> **What to do**: From the listing below, pull out each line that contains the word "Ludwig" and copy it in full.

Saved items
# # # # # # #

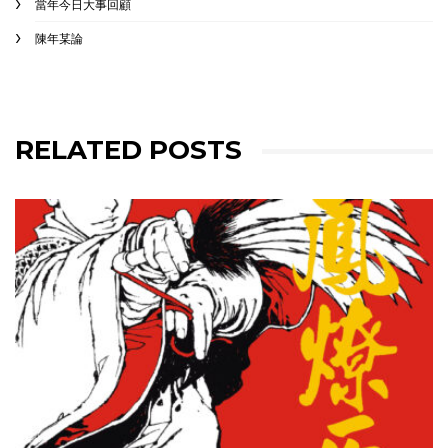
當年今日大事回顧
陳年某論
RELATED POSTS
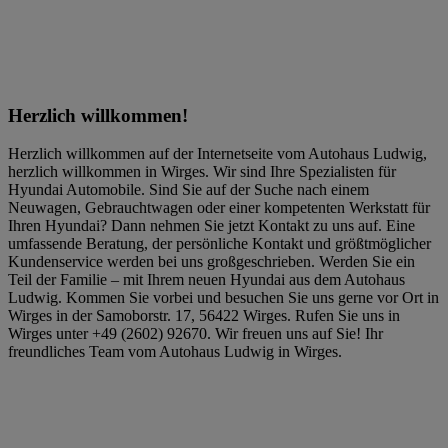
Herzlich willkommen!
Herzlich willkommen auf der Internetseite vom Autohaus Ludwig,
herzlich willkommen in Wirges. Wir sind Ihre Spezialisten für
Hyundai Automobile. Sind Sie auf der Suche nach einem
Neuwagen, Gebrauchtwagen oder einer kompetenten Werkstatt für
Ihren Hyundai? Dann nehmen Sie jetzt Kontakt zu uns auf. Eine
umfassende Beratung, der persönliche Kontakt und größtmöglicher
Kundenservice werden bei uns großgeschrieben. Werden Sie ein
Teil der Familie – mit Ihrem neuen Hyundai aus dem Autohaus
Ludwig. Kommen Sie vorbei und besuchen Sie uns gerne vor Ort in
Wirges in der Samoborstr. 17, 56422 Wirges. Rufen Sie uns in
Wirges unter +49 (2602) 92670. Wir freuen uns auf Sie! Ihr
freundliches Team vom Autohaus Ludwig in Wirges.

# # # # # # #

> **Expected output**:
Herzlich willkommen auf der Internetseite vom Autohaus Ludwig,
Ludwig. Kommen Sie vorbei und besuchen Sie uns gerne vor Ort in
freundliches Team vom Autohaus Ludwig in Wirges.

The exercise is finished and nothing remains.